During the placement, it was evident that bi-directional learning was taking place, with both women and students engaging in a mutual learning environment. The women’s experiences in terms of being taught by the students were wholly positive. The students experienced first-hand the well-documented challenges that women whose first language is not English may experience when in the UK maternity care system26,27. In 2020 in the UK, women from black ethnic groups were four times more likely to die in pregnancy than women from white groups, and women from Asian ethnic backgrounds were almost twice as likely to die28. In a systematic review of the literature, Khan29 identified five key themes that impact women from ethnic minority groups’ experiences and use of health services: communication, midwife-woman relationship, healthcare services and systems, culture, and social needs. The student midwives gained an understanding of the importance of all of these areas during their placement, and although the placement did not set out to measure changes in student cultural awareness, one could conclude that this had increased.

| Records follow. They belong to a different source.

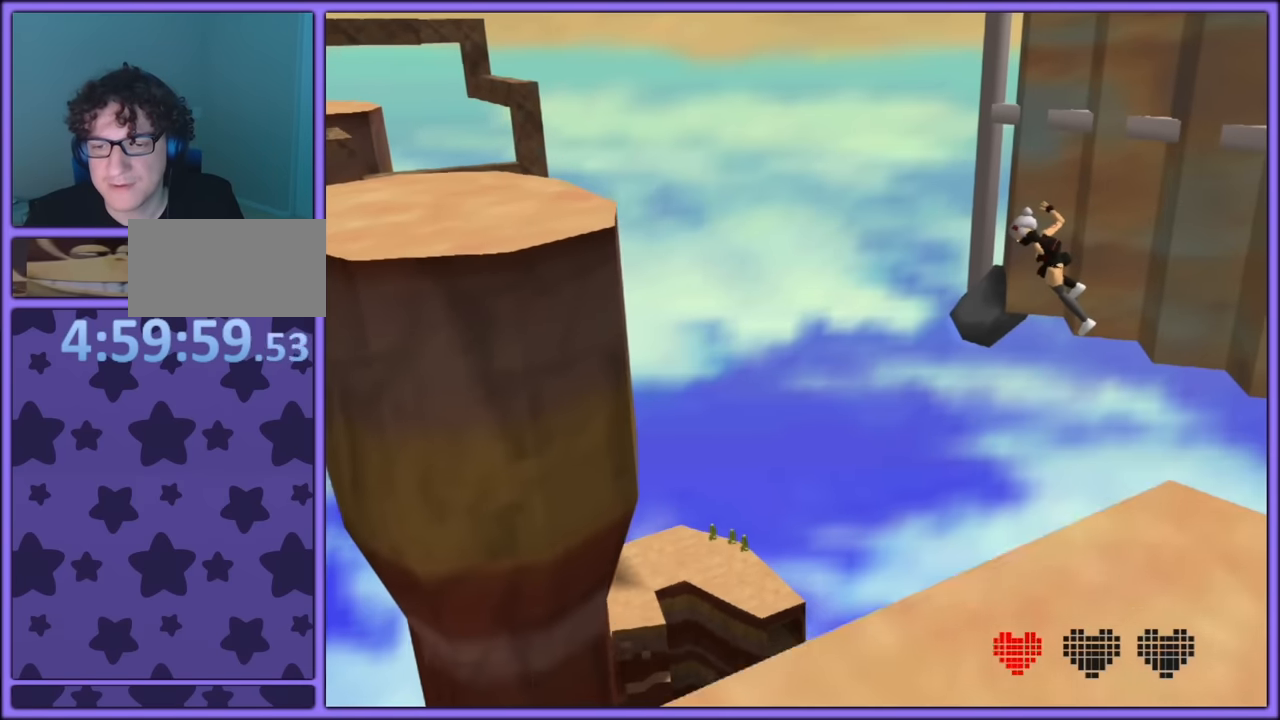
{"buttons": ["A"], "left_stick": "up-right", "button_events": [[216, "A", "down"]]}
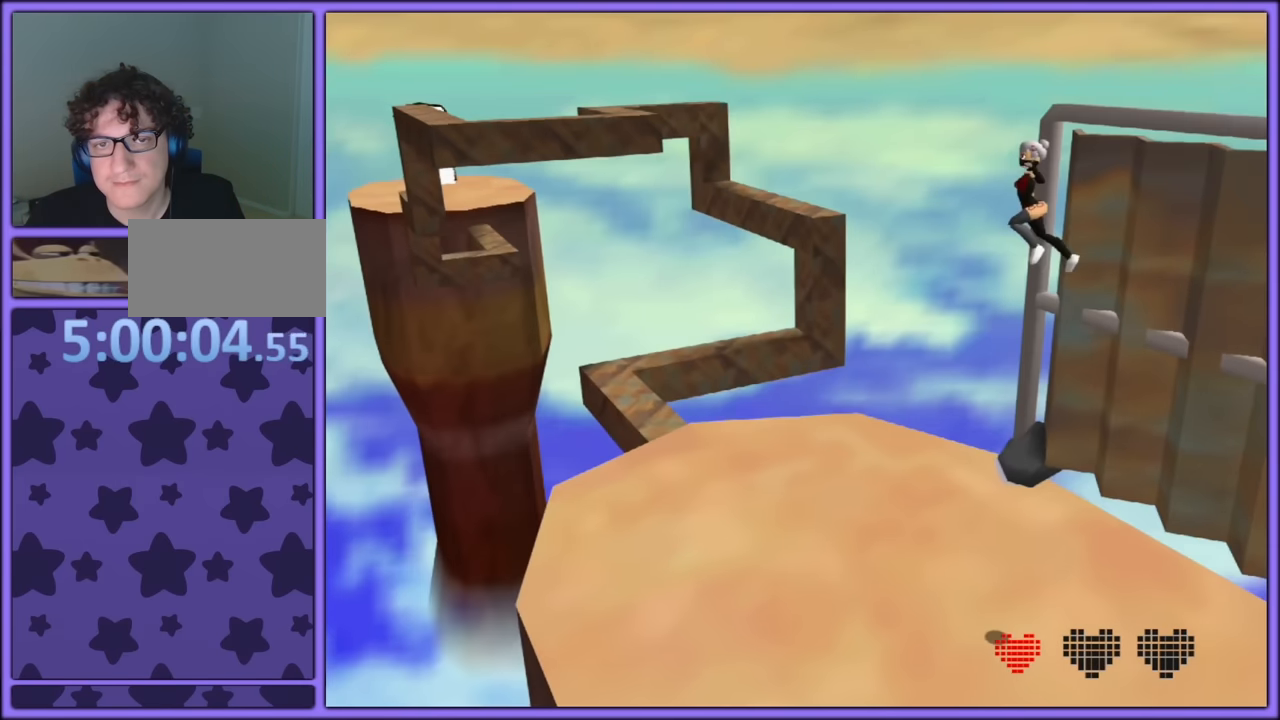
{"buttons": [], "left_stick": "center", "button_events": [[300, "A", "up"]]}
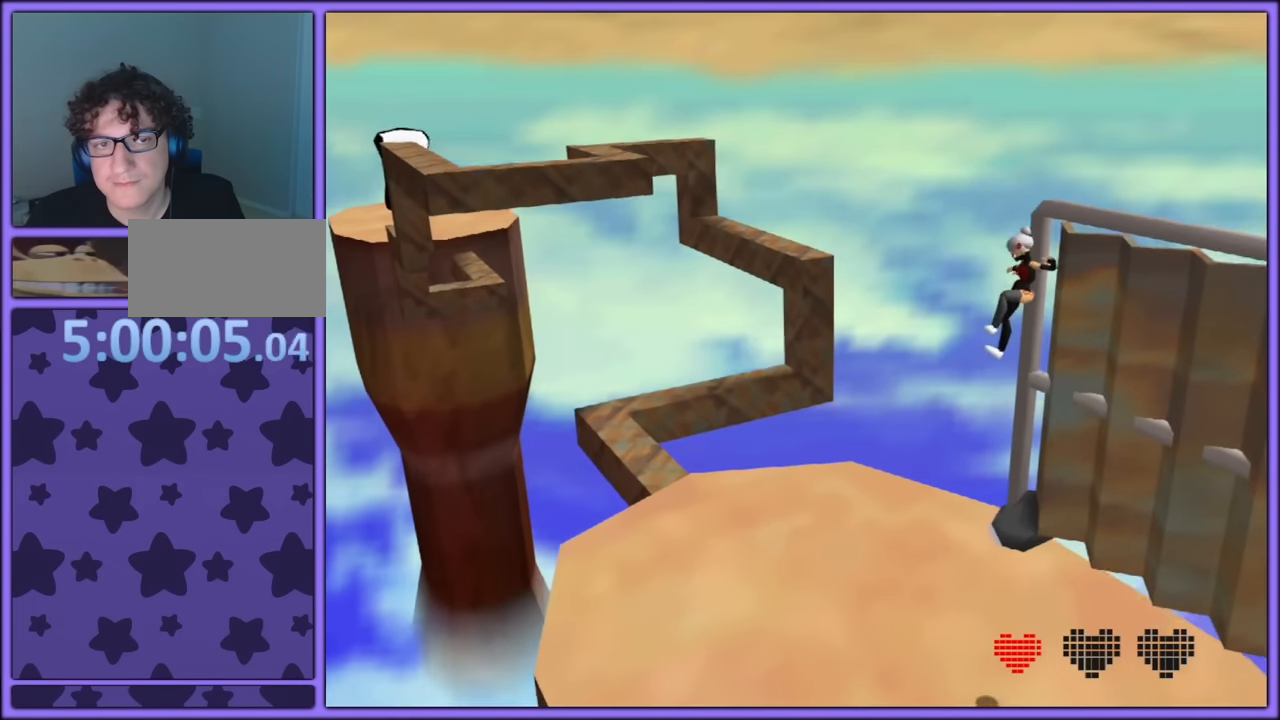
{"buttons": [], "left_stick": "center", "button_events": [[250, "C_RIGHT", "down"], [400, "C_RIGHT", "up"]]}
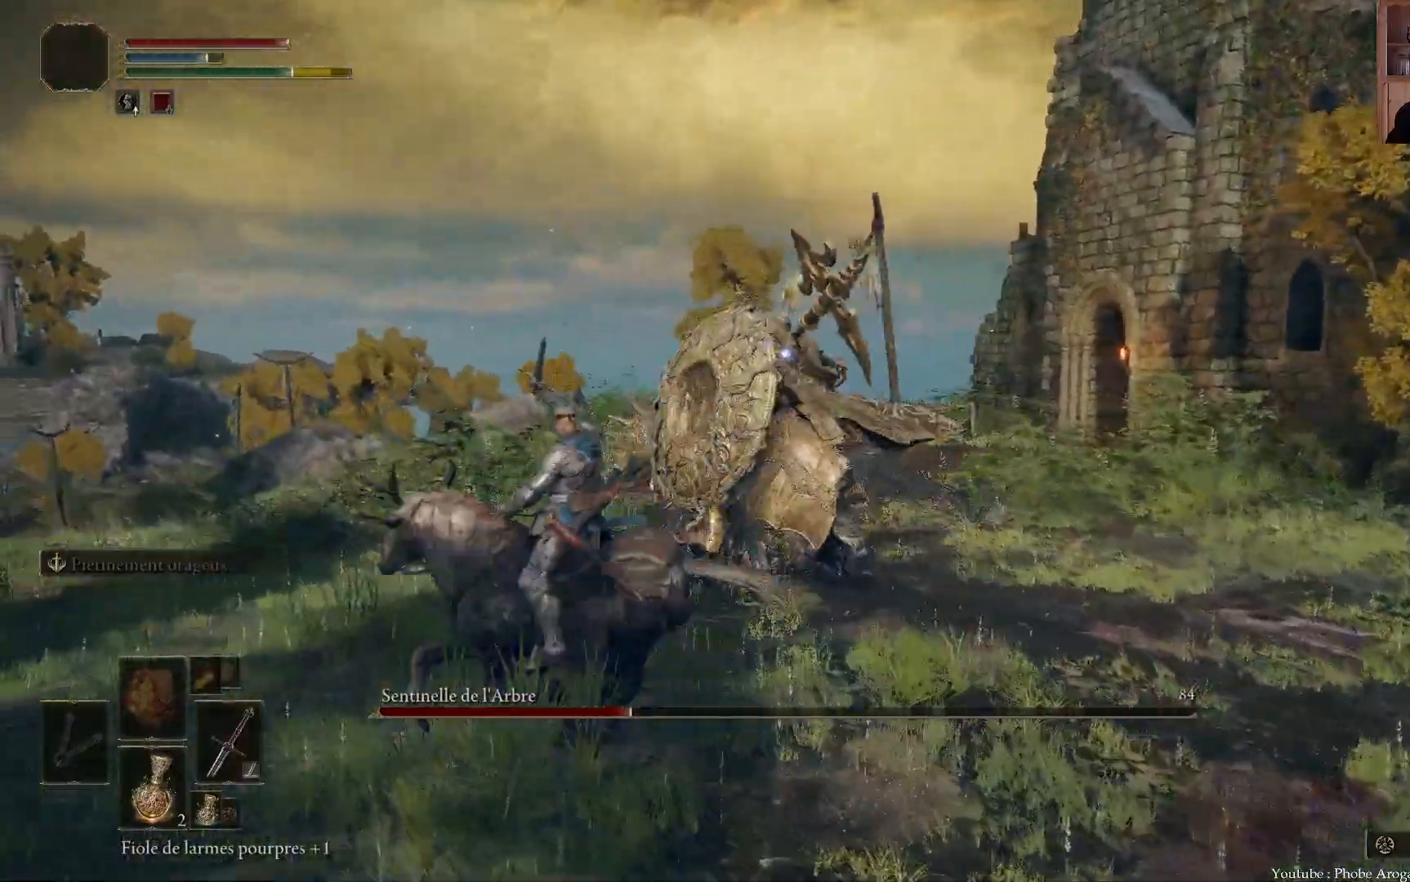
Gameplay with a controller (Xbox layout); each line is a JSON object with the inputs held at the frame after it (dt_ms = milliseconds from this image to that frame). "events" lists button and stick changes between this image and that frame as [ms after this image, input, new state], when the widget could be followed in between. Not read: L3.
{"dt_ms": 500, "buttons": [], "left_stick": "down-right", "right_stick": "center", "events": [[83, "B", "down"], [167, "B", "up"], [450, "left_stick", "down-right"]]}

The students described instances of placing themselves in the ‘women’s shoes’ and displayed a newfound recognition of the barriers the women faced. This echoes findings from the Prout et al.30 study, whereby health science students undertook a novel placement, ‘Country Week’, in rural Australia to gain an understanding of the challenges faced by residents within these communities. Prout et al.30 described how the students developed a strong understanding in terms of these challenges and how this could only be learned on placements which immersed students in such communities. One could argue that the level of cultural awareness the student midwives acquired could not be achieved to the same extent in a busy clinical area, where time is constrained, and the emphasis is on clinical rather than cultural competence.

There appeared to be a strong element of ‘self-efficacy’ in terms of student learning. This could be due to the setting the students were placed in, which appeared to cultivate a rich learning environment. This is comparable to the Folkvord and Risa31 qualitative systematic review of significant factors that engender self-efficacy in student midwives during clinical placements. They concluded that ‘A learning culture appears to be the fertile ground in which midwife students thrive’. The ESOL program placement also enabled students to experience continuity, purpose, achievement, and significance, elements of the key senses’ framework developed by Dewar et al.32 when exploring an optimum environment for student midwife learning.


This study is not without its limitations. Students volunteered to undertake the placement and, as such, had a vested interest in it; students undertaking it as a mandatory placement may not have experienced it as positively. The placement setting was unique and was overseen by a lecturer in practice placements, which could reduce the transferability of findings. Only three participants took part in the focus group, which limited the voices of the women the placement was hoping to benefit from.


The shortage of midwives in the UK has led to an increase in training places being commissioned; however, this, in turn, places pressure on the existing midwifery workforce tasked to supervise and assess the students. This study demonstrates how placing student midwives in a unique non-maternity setting can lead to clear benefits in their learning. It also illustrates that small-scale placements can give valuable returns and, in this case, reciprocally contribute to initiatives aimed at reducing health inequalities in our communities. Importantly, it confirms that the quality of learning during a non-traditional placement is not compromised and that health students can gain valuable knowledge and skills that they may not otherwise achieve in traditional placements.